◆ **Working data**:

******************************

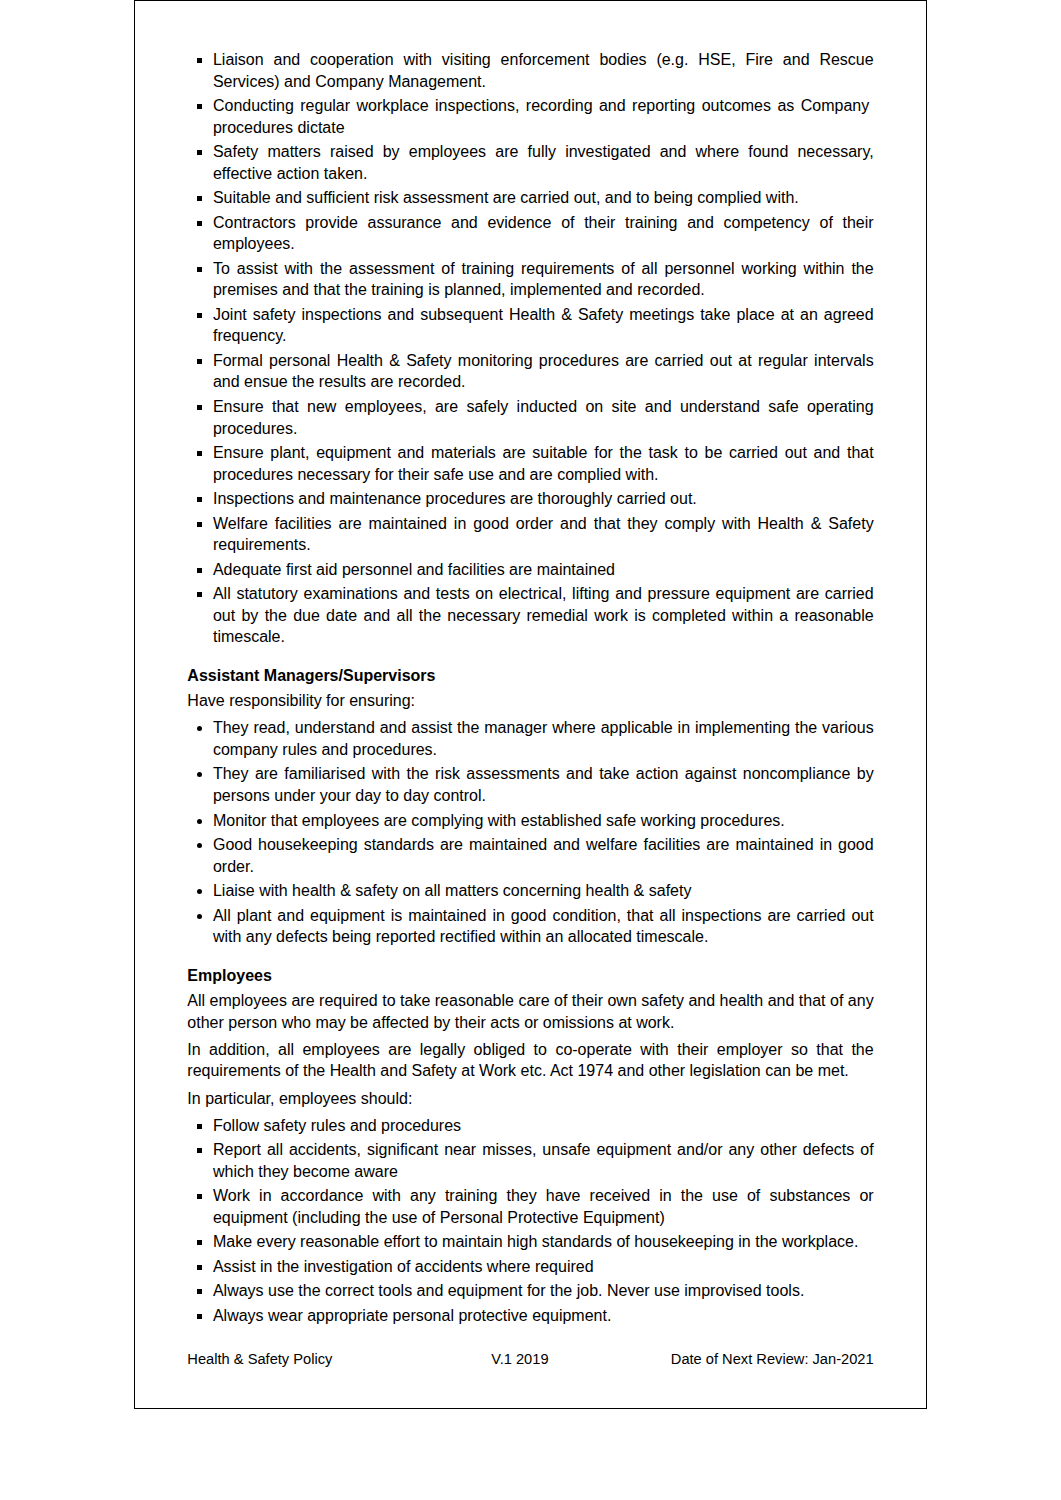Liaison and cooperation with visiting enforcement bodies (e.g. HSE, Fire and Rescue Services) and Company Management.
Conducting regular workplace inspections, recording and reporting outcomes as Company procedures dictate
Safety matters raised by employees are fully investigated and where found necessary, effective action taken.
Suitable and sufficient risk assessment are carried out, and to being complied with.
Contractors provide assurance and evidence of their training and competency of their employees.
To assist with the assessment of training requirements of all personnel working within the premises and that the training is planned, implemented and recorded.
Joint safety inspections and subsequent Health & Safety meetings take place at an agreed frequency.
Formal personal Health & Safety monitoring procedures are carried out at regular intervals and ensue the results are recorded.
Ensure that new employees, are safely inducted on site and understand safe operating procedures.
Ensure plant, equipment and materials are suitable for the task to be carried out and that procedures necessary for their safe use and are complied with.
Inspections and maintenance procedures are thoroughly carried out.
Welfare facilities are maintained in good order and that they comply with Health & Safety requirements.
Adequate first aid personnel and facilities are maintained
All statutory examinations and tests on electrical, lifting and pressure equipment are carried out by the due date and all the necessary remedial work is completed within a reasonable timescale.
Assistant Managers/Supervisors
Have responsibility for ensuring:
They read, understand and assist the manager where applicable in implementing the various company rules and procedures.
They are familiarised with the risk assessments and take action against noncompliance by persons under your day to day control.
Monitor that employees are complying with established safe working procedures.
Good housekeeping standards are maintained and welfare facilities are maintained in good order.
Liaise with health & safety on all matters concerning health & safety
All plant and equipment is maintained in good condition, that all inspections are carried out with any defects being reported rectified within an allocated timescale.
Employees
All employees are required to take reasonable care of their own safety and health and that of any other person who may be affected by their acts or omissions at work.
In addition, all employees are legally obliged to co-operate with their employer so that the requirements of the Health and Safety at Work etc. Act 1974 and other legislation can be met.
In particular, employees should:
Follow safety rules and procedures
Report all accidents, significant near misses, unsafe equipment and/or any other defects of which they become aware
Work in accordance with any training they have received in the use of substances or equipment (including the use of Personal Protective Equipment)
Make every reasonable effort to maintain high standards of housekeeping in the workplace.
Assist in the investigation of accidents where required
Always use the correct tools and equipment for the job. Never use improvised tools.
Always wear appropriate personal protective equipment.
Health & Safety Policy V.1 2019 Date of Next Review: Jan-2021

******************************

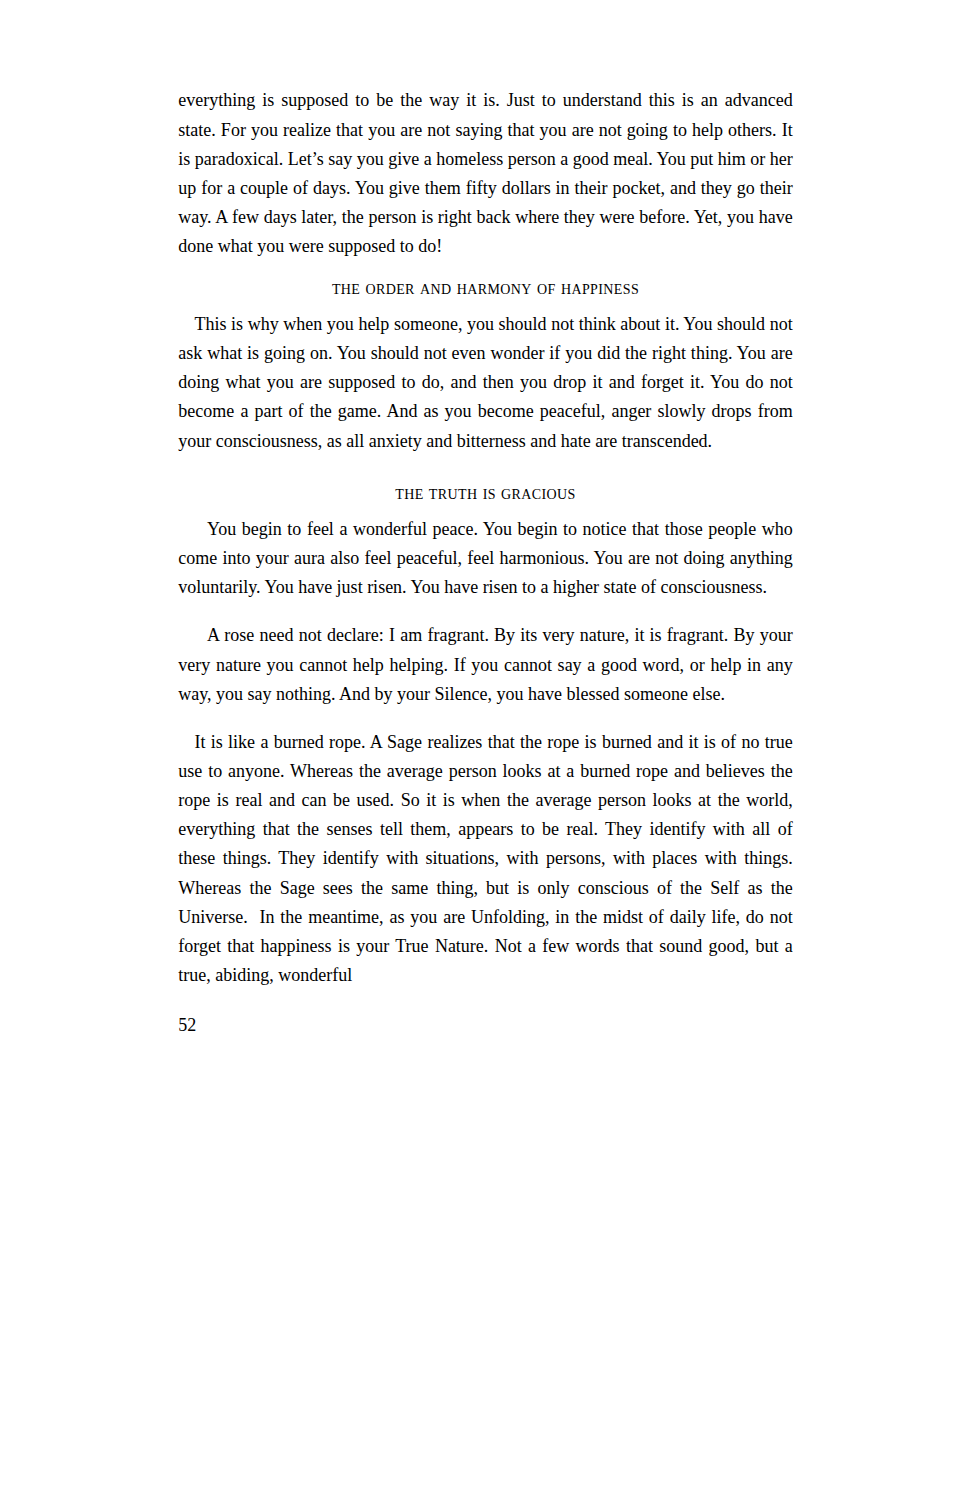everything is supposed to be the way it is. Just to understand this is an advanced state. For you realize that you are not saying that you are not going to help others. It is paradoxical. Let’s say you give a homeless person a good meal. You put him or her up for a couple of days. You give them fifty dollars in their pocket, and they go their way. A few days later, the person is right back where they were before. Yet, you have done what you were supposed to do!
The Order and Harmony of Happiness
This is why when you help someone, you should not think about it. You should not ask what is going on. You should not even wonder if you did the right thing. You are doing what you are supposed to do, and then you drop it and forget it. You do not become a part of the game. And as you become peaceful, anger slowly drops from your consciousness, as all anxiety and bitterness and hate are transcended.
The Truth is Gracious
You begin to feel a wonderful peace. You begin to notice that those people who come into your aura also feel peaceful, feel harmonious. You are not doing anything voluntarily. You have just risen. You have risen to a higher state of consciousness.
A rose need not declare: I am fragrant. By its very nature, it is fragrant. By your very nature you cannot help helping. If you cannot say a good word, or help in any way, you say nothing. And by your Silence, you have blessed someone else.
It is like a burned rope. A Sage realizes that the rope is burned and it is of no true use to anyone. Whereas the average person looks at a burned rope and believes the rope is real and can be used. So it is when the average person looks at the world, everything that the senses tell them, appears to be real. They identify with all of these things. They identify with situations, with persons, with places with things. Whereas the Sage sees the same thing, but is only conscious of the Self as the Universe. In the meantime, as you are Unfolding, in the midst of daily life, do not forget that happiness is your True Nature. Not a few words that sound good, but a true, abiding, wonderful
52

******************************

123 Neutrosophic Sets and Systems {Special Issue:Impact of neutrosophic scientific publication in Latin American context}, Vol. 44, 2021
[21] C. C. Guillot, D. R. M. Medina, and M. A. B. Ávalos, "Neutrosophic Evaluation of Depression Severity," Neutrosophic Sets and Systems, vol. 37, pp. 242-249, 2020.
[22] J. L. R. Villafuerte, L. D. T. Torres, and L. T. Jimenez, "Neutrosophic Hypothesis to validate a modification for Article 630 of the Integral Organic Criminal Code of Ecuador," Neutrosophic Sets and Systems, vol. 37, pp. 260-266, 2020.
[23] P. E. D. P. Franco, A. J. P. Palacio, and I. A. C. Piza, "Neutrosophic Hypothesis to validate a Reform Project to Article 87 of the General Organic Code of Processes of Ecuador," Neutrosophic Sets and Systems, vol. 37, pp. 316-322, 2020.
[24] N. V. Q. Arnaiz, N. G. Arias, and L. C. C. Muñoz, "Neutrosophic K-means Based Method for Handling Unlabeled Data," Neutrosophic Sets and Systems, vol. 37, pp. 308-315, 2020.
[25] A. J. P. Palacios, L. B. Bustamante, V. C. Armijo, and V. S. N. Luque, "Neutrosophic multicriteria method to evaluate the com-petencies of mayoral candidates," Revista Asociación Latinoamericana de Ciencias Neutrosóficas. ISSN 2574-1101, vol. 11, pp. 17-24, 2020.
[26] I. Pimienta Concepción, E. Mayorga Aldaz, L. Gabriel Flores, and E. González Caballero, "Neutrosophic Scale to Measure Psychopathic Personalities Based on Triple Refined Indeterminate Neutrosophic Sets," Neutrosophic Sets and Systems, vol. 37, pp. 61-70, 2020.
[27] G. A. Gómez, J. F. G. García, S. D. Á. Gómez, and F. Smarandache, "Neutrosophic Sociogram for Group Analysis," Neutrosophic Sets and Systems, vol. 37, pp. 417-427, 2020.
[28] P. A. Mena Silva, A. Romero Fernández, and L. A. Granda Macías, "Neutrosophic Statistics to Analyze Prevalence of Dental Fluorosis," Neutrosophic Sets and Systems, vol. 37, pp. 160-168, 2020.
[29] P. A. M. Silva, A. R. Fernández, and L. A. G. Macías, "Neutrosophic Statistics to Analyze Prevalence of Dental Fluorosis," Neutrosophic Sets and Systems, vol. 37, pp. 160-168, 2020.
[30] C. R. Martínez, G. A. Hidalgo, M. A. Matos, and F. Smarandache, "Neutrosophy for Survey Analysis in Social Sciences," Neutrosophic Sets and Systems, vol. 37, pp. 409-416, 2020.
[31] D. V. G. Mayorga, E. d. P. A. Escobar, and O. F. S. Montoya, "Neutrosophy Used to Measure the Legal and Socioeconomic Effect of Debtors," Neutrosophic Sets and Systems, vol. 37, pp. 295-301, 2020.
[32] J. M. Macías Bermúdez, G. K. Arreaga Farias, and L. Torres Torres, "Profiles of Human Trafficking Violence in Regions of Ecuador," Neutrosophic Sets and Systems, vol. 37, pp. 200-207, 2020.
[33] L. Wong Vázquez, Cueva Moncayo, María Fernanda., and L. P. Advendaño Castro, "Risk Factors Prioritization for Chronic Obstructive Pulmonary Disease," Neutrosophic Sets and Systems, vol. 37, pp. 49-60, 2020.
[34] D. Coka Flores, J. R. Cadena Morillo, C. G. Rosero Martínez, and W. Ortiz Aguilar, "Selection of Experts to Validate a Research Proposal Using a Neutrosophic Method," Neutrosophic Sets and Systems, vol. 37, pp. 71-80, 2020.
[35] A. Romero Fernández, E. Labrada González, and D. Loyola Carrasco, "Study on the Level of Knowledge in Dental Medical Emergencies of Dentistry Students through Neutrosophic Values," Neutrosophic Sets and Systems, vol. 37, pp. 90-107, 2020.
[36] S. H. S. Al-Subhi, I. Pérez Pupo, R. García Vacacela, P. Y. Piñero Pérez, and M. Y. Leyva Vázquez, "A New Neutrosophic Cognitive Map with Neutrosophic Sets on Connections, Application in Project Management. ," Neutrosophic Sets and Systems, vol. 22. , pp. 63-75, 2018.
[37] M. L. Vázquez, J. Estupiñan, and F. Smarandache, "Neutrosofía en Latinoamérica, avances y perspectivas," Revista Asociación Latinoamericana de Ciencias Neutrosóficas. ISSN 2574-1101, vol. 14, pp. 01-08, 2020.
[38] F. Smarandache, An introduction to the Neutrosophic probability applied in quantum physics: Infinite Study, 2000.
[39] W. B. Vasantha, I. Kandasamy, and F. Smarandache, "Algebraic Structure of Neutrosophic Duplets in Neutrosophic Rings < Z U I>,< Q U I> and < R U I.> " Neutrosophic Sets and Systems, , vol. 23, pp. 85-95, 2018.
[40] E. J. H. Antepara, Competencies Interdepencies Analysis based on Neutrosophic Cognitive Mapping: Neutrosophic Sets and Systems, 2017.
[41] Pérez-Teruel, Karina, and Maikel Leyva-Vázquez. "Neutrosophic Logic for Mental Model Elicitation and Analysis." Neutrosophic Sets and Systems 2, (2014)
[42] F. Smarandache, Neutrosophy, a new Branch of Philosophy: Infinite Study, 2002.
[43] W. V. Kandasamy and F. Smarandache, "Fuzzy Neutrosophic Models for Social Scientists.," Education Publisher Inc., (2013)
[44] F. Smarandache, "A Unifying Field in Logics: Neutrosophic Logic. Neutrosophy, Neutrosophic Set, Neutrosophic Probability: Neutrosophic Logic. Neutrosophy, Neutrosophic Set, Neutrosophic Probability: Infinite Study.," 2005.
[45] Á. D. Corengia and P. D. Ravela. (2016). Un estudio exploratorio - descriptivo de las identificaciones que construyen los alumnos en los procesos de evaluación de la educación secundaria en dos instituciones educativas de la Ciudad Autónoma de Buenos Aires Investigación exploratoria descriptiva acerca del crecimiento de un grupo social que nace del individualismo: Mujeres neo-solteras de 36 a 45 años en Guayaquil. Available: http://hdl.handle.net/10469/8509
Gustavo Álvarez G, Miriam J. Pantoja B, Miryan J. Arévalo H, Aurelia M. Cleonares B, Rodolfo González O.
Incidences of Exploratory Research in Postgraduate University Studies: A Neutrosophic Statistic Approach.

******************************

◆ **What you are asked to do**: What is needed is a verbatim copy of every line in the records above from the one containing "Follow safety rules and procedures" down to the one containing "Health & Safety Policy", both included, and nothing more.

◆ **Response to this exercise**:
Follow safety rules and procedures
Report all accidents, significant near misses, unsafe equipment and/or any other defects of which they become aware
Work in accordance with any training they have received in the use of substances or equipment (including the use of Personal Protective Equipment)
Make every reasonable effort to maintain high standards of housekeeping in the workplace.
Assist in the investigation of accidents where required
Always use the correct tools and equipment for the job. Never use improvised tools.
Always wear appropriate personal protective equipment.
Health & Safety Policy V.1 2019 Date of Next Review: Jan-2021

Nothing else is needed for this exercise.